■ TASK DETAILS
Pick out every line of the entries below where "that" occurs, and copy those lines.

─── THE RECORDS

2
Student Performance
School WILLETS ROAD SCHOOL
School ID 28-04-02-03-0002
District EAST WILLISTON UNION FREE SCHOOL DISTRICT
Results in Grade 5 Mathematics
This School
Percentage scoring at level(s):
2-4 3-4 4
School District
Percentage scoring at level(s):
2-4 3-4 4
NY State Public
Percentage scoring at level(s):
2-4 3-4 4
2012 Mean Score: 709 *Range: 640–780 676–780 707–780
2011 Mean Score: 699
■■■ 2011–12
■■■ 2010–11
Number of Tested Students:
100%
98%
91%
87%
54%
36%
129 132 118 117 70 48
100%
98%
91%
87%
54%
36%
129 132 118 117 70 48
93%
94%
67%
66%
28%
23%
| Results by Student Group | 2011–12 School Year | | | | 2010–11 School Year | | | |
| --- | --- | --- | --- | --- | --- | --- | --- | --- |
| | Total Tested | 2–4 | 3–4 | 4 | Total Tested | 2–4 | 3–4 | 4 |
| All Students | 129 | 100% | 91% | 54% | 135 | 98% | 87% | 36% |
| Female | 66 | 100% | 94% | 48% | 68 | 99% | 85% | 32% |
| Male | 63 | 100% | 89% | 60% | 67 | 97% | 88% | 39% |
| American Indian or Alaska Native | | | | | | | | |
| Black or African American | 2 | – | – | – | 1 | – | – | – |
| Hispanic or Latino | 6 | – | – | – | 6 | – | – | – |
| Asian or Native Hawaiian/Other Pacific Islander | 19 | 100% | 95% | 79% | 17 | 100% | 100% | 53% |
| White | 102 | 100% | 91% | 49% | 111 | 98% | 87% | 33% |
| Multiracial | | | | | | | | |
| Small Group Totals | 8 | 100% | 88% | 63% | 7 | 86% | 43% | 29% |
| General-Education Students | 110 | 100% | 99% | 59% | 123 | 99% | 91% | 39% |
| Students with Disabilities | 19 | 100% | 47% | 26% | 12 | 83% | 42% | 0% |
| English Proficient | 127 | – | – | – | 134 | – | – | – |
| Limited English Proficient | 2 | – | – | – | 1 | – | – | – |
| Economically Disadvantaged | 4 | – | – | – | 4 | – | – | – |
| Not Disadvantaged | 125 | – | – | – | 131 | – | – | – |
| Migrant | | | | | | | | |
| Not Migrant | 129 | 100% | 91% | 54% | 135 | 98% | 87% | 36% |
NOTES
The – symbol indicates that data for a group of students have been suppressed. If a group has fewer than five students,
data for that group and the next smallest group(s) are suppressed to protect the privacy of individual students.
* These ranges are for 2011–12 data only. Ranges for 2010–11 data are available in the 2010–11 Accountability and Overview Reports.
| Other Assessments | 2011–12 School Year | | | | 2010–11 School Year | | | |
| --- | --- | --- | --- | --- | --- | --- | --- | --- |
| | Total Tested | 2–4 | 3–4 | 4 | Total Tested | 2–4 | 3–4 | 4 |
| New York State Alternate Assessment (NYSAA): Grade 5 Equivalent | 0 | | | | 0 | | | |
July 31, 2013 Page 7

──────
─── THE RECORDS

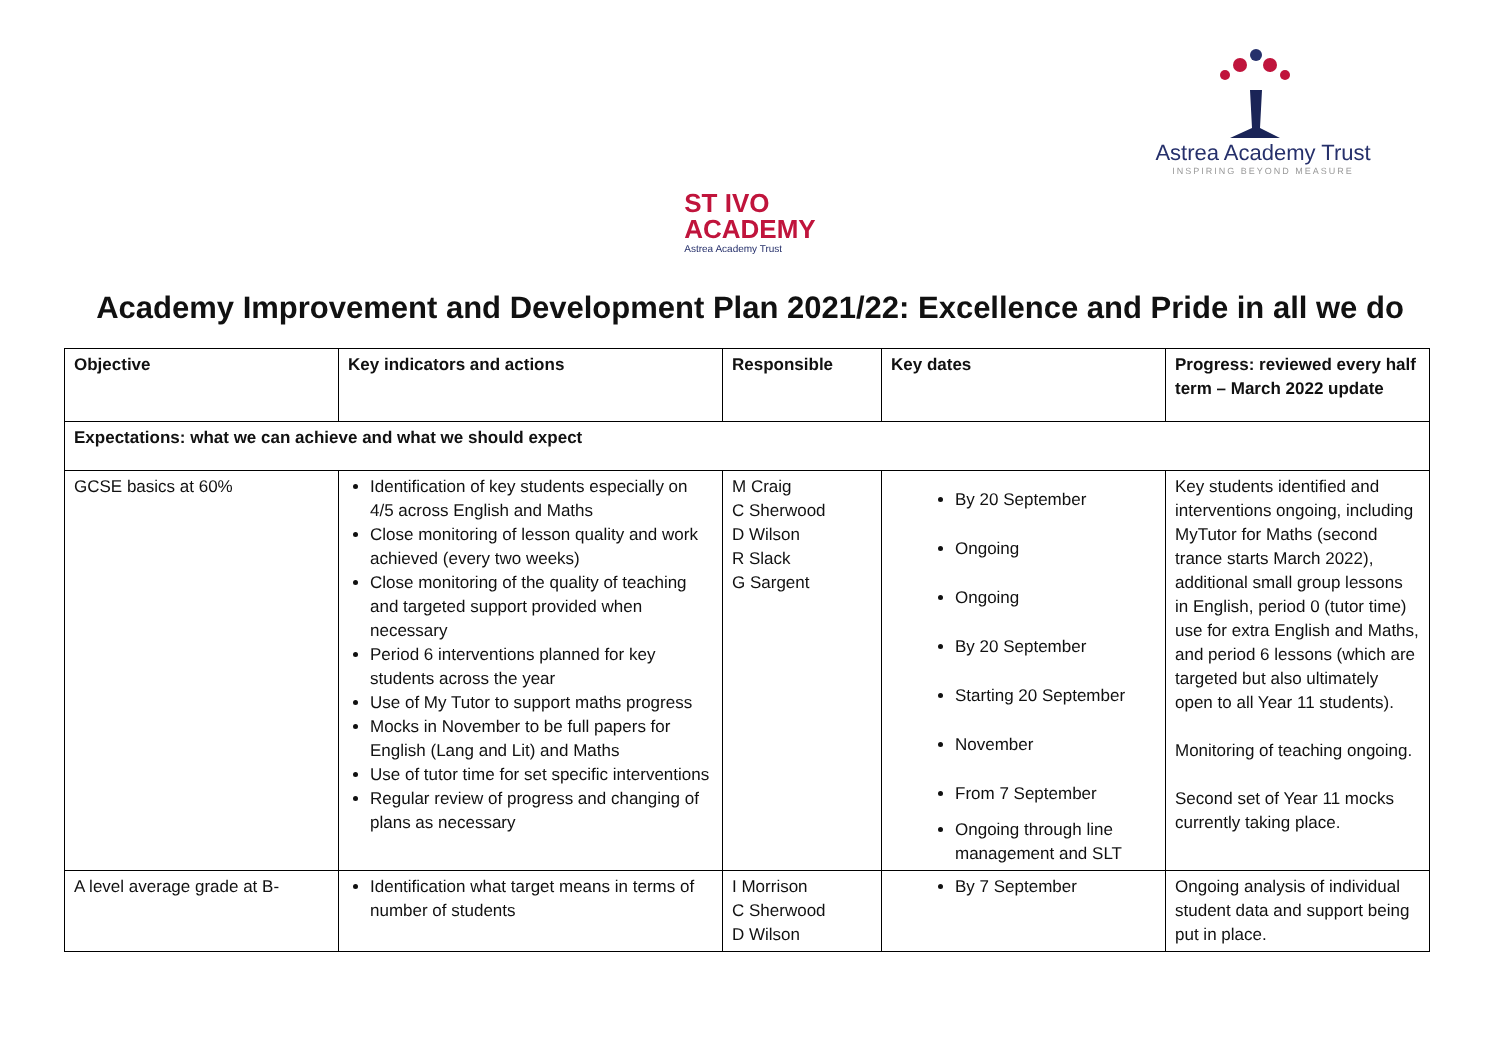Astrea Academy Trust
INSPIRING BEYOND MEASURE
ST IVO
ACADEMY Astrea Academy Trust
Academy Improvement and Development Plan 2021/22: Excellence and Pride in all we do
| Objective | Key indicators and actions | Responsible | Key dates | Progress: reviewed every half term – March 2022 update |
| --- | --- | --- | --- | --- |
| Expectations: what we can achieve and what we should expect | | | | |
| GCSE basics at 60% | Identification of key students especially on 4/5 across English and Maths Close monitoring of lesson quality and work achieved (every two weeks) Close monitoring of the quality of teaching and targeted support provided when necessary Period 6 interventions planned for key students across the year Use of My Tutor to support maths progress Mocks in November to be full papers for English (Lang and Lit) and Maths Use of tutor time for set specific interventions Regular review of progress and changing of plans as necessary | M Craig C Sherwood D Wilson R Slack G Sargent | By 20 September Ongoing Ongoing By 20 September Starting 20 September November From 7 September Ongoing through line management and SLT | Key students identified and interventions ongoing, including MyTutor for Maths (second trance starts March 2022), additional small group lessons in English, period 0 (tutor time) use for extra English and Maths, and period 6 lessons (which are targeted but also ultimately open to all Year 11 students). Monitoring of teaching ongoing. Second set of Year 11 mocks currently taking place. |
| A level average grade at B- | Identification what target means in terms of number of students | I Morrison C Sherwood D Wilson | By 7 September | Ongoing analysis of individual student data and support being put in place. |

──────

■ SOLUTION TO THIS PROBLEM
The – symbol indicates that data for a group of students have been suppressed. If a group has fewer than five students,
data for that group and the next smallest group(s) are suppressed to protect the privacy of individual students.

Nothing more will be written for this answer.